INSTRUCTIONS TO FOLLOW:
Would you transcribe each entry that follows word for word, minus the images?

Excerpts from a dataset
┌──

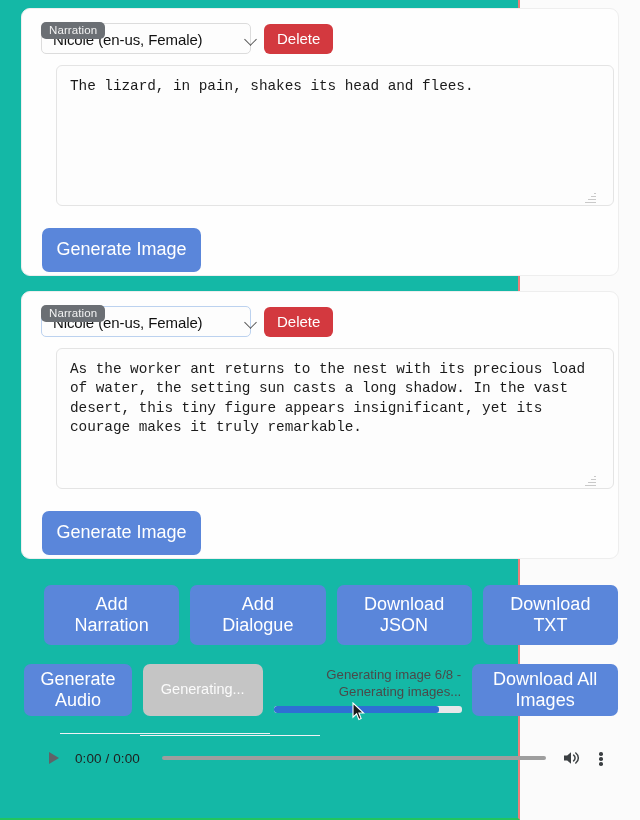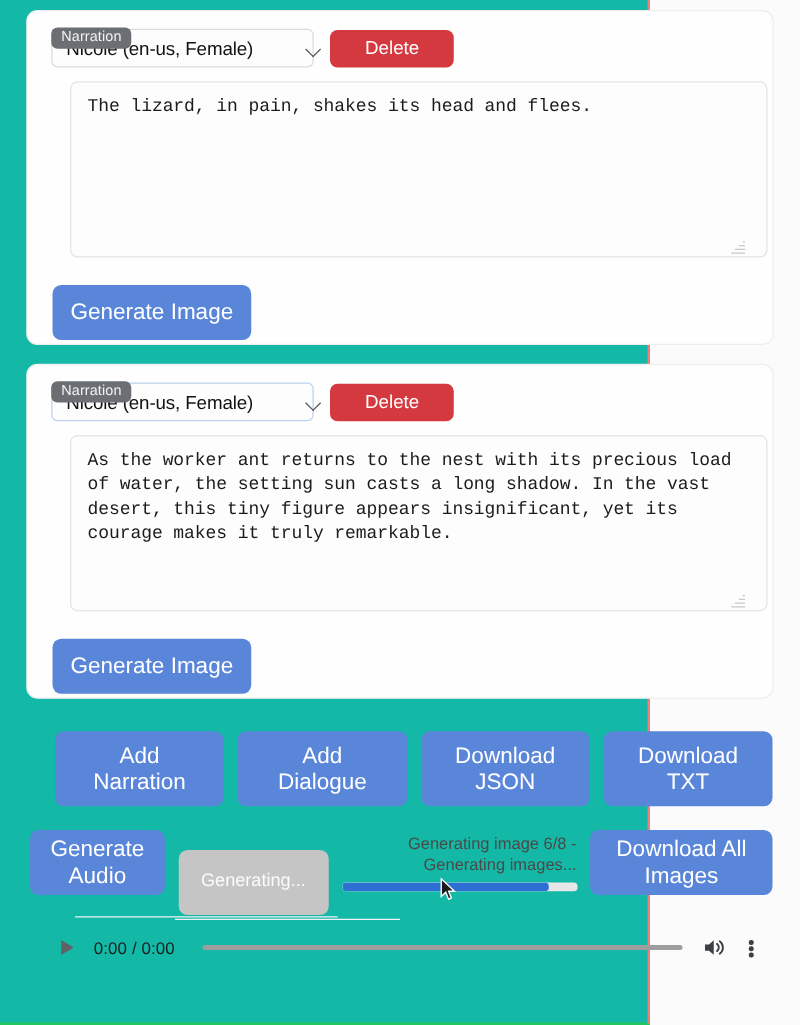--- a/index.html
+++ b/index.html
@@ -99,7 +99,7 @@
     border-radius: 6px;
     font-size: 15px;
     height: 30px;
-    padding: 0 28px;
+    padding: 0 13px;
   }
   .btn-primary { background: #5a86da; border-radius: 7px; font-size: 18px; }
   .btn-disabled { background: #c5c5c5; border-radius: 7px; font-size: 14.5px; color: #fbfbfb; cursor: default; }

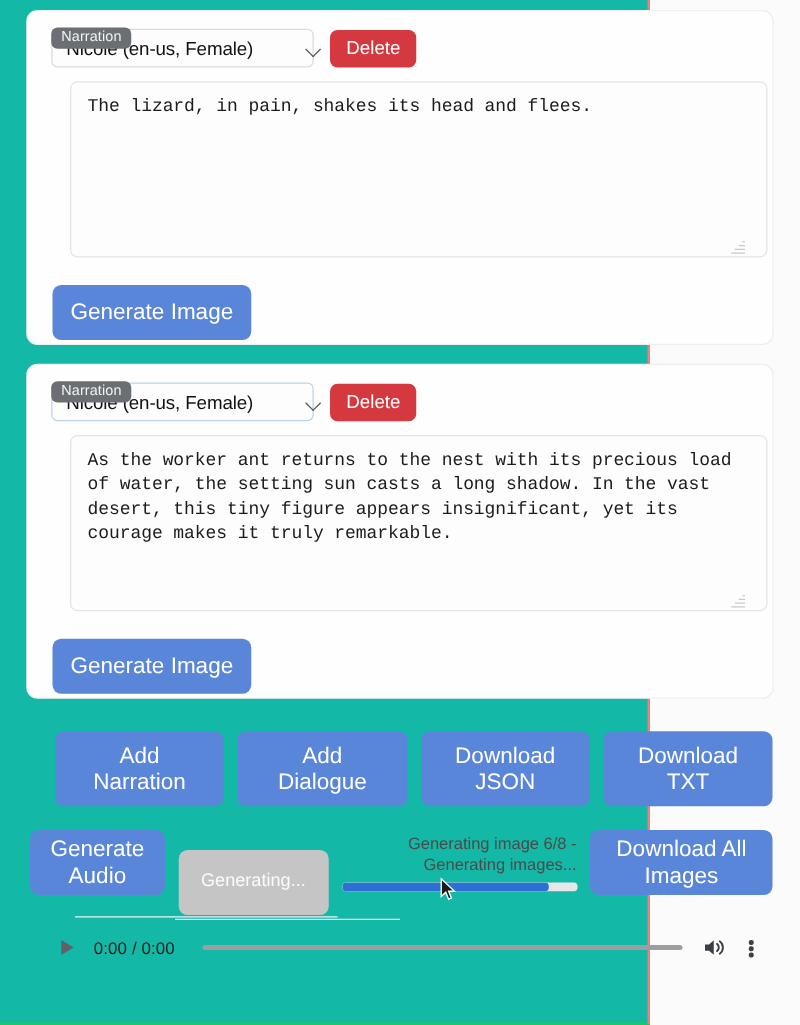--- a/index.html
+++ b/index.html
@@ -164,7 +164,7 @@
     gap: 11px;
   }
   #btn-gen-audio { width: 108px; height: 52px; }
-  #btn-generating { width: 120px; height: 52px; margin-top: 16px; }
+  #btn-generating { width: 120px; height: 52px; }
 
   #progress-wrap {
     flex: 1 1 auto;

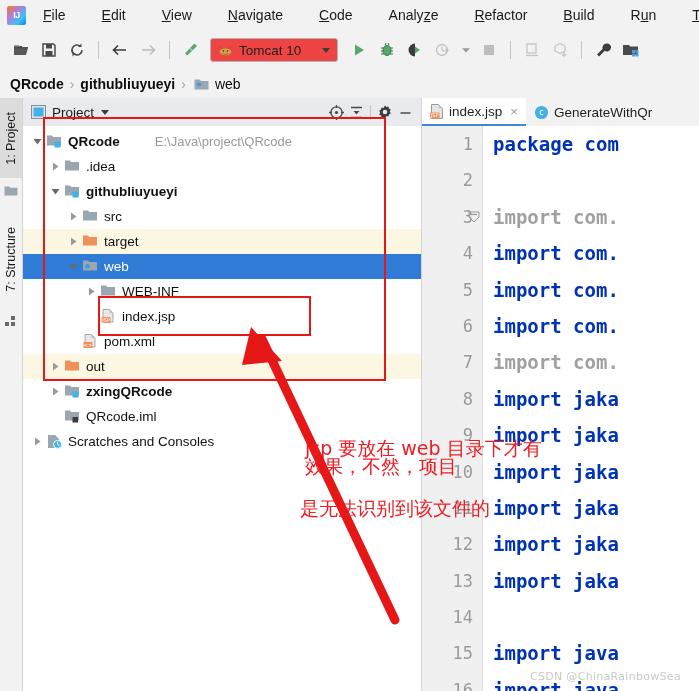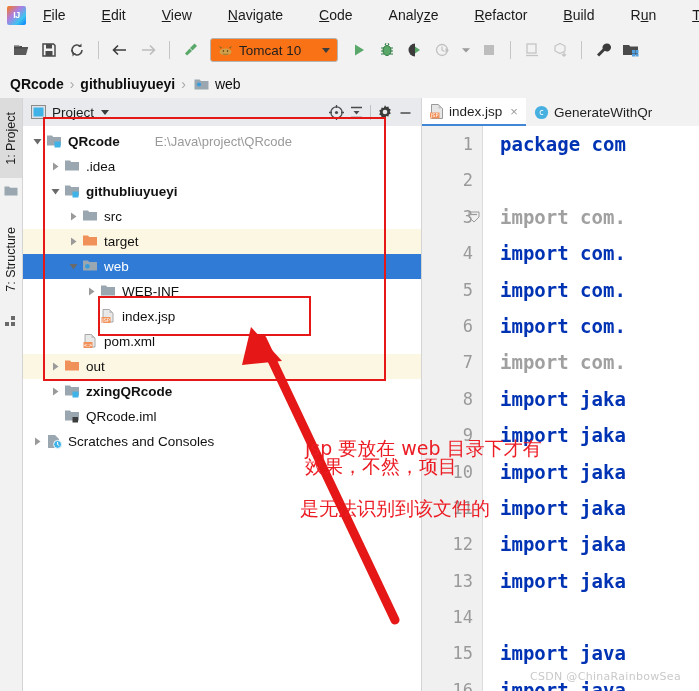--- a/index.html
+++ b/index.html
@@ -37,7 +37,7 @@
   .tb svg{display:block;}
   .tb-sep{width:1px;height:18px;background:#c6c6c6;margin:0 6px;flex:none;}
   .runcfg{
-    height:24px;min-width:128px;border:1px solid #b4b4b4;background:#f97316;border-radius:3px;
+    height:24px;min-width:128px;border:1px solid #b4b4b4;background:#ef4444;border-radius:3px;
     display:flex;align-items:center;gap:6px;padding:0 7px;box-sizing:border-box;
     margin:0 6px 0 4px;font-size:13.5px;cursor:default;
   }

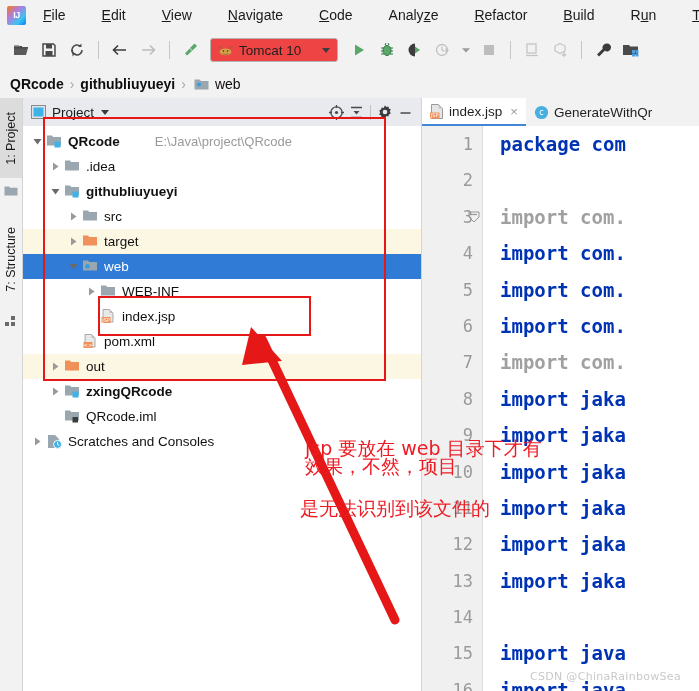--- a/index.html
+++ b/index.html
@@ -102,7 +102,7 @@
     box-sizing:border-box;font-family:"DejaVu Sans Mono","Liberation Mono",monospace;
     font-size:17px;color:#9a9a9a;}
   .fold{position:absolute;right:2px;width:12px;height:12px;}
-  .codecol{flex:1;position:relative;overflow:hidden;padding-left:17px;}
+  .codecol{flex:1;position:relative;overflow:hidden;padding-left:10px;}
   .cline{height:36.4px;line-height:36.4px;font-family:"DejaVu Sans Mono","Liberation Mono",monospace;
     font-size:19px;white-space:pre;}
   .kw{color:#0033b3;font-weight:bold;}

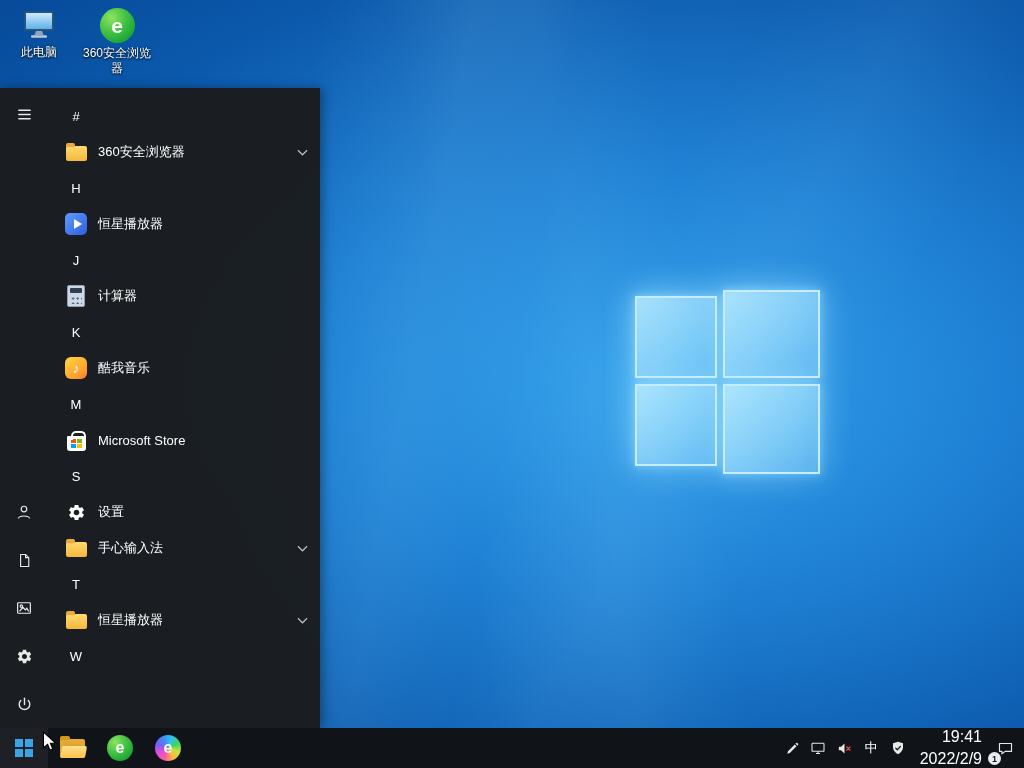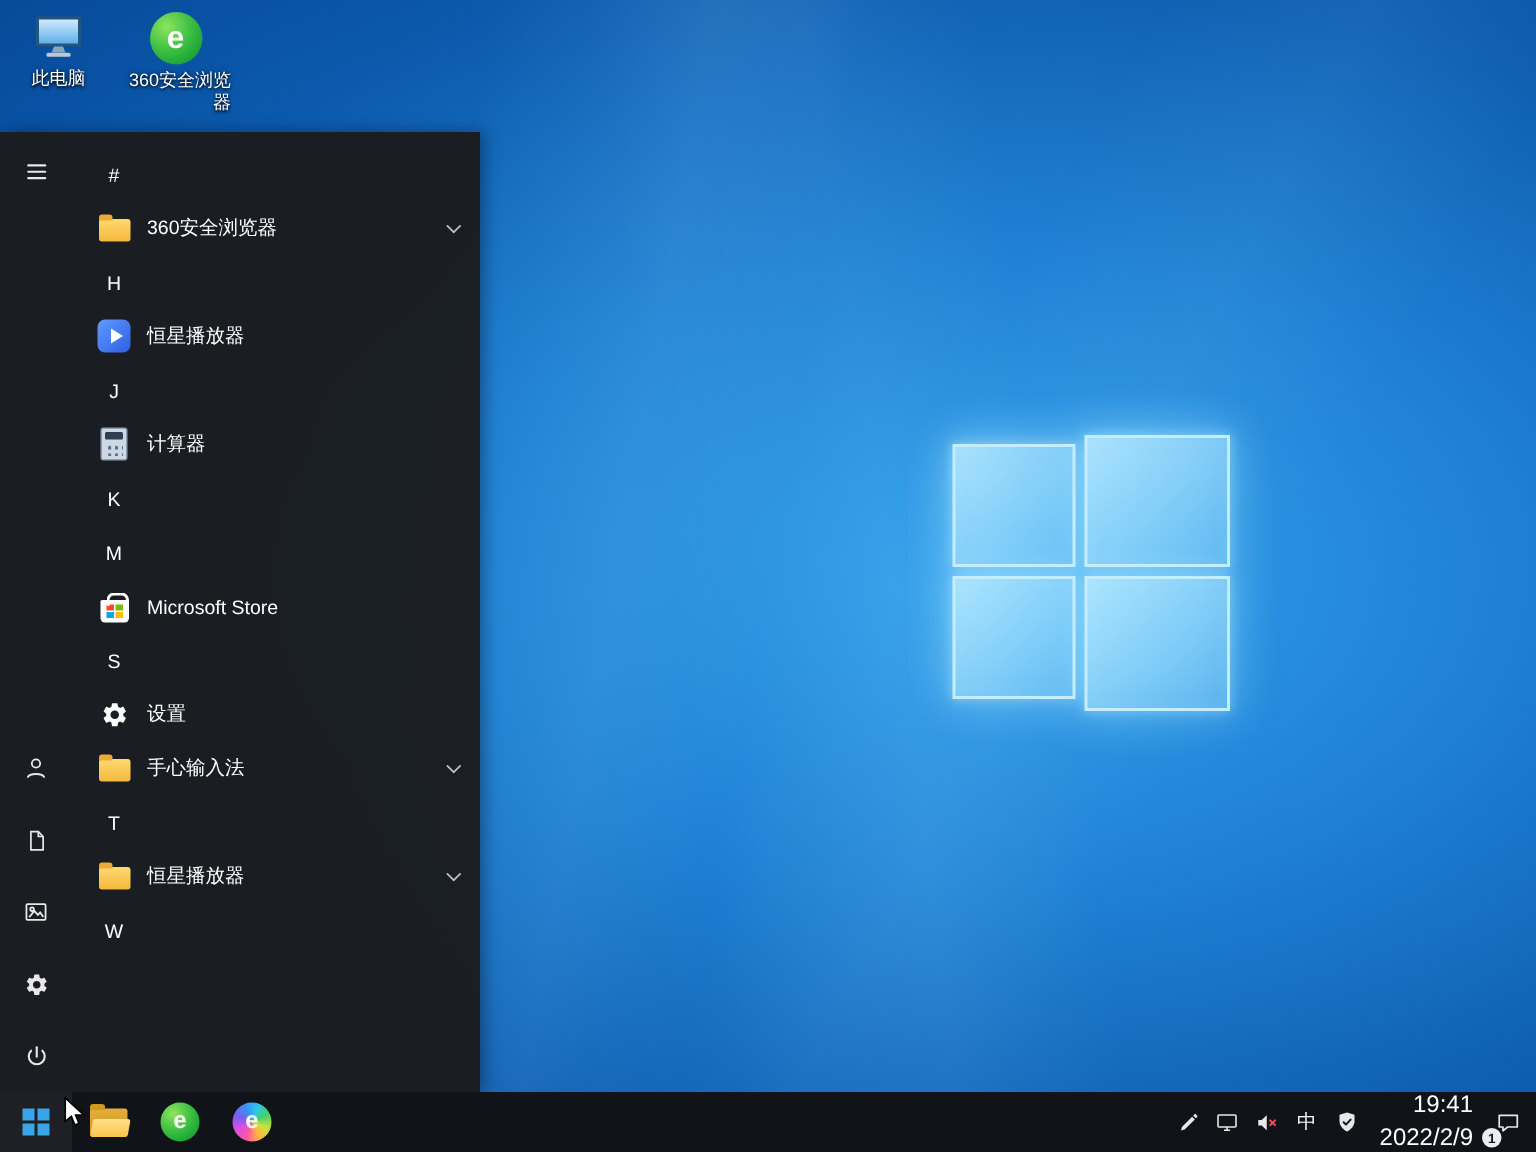--- a/index.html
+++ b/index.html
@@ -21,7 +21,7 @@
   
   .desktop-icons{position:absolute;top:4px;left:0;display:flex;z-index:2}
   .dicon{width:78px;display:flex;flex-direction:column;align-items:center;gap:3px;padding:4px 2px}
-  .dlabel{font-size:12px;color:#fff;text-align:right;line-height:1.25;max-width:74px;
+  .dlabel{font-size:12px;color:#fff;text-align:center;line-height:1.25;max-width:74px;
     text-shadow:0 1px 2px rgba(0,0,0,.9),0 0 3px rgba(0,0,0,.55)}
   .eicon{border-radius:50%;display:grid;place-items:center;color:#fff;position:relative}
   .eicon::after{content:"e";font-weight:bold;color:#fff}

└──

ANSWER BOX:
--- a/index.html
+++ b/index.html
@@ -99,7 +99,7 @@
     border-radius: 6px;
     font-size: 15px;
     height: 30px;
-    padding: 0 28px;
+    padding: 0 13px;
   }
   .btn-primary { background: #5a86da; border-radius: 7px; font-size: 18px; }
   .btn-disabled { background: #c5c5c5; border-radius: 7px; font-size: 14.5px; color: #fbfbfb; cursor: default; }

--- a/index.html
+++ b/index.html
@@ -164,7 +164,7 @@
     gap: 11px;
   }
   #btn-gen-audio { width: 108px; height: 52px; }
-  #btn-generating { width: 120px; height: 52px; margin-top: 16px; }
+  #btn-generating { width: 120px; height: 52px; }
 
   #progress-wrap {
     flex: 1 1 auto;

--- a/index.html
+++ b/index.html
@@ -37,7 +37,7 @@
   .tb svg{display:block;}
   .tb-sep{width:1px;height:18px;background:#c6c6c6;margin:0 6px;flex:none;}
   .runcfg{
-    height:24px;min-width:128px;border:1px solid #b4b4b4;background:#f97316;border-radius:3px;
+    height:24px;min-width:128px;border:1px solid #b4b4b4;background:#ef4444;border-radius:3px;
     display:flex;align-items:center;gap:6px;padding:0 7px;box-sizing:border-box;
     margin:0 6px 0 4px;font-size:13.5px;cursor:default;
   }

--- a/index.html
+++ b/index.html
@@ -102,7 +102,7 @@
     box-sizing:border-box;font-family:"DejaVu Sans Mono","Liberation Mono",monospace;
     font-size:17px;color:#9a9a9a;}
   .fold{position:absolute;right:2px;width:12px;height:12px;}
-  .codecol{flex:1;position:relative;overflow:hidden;padding-left:17px;}
+  .codecol{flex:1;position:relative;overflow:hidden;padding-left:10px;}
   .cline{height:36.4px;line-height:36.4px;font-family:"DejaVu Sans Mono","Liberation Mono",monospace;
     font-size:19px;white-space:pre;}
   .kw{color:#0033b3;font-weight:bold;}

--- a/index.html
+++ b/index.html
@@ -21,7 +21,7 @@
   
   .desktop-icons{position:absolute;top:4px;left:0;display:flex;z-index:2}
   .dicon{width:78px;display:flex;flex-direction:column;align-items:center;gap:3px;padding:4px 2px}
-  .dlabel{font-size:12px;color:#fff;text-align:right;line-height:1.25;max-width:74px;
+  .dlabel{font-size:12px;color:#fff;text-align:center;line-height:1.25;max-width:74px;
     text-shadow:0 1px 2px rgba(0,0,0,.9),0 0 3px rgba(0,0,0,.55)}
   .eicon{border-radius:50%;display:grid;place-items:center;color:#fff;position:relative}
   .eicon::after{content:"e";font-weight:bold;color:#fff}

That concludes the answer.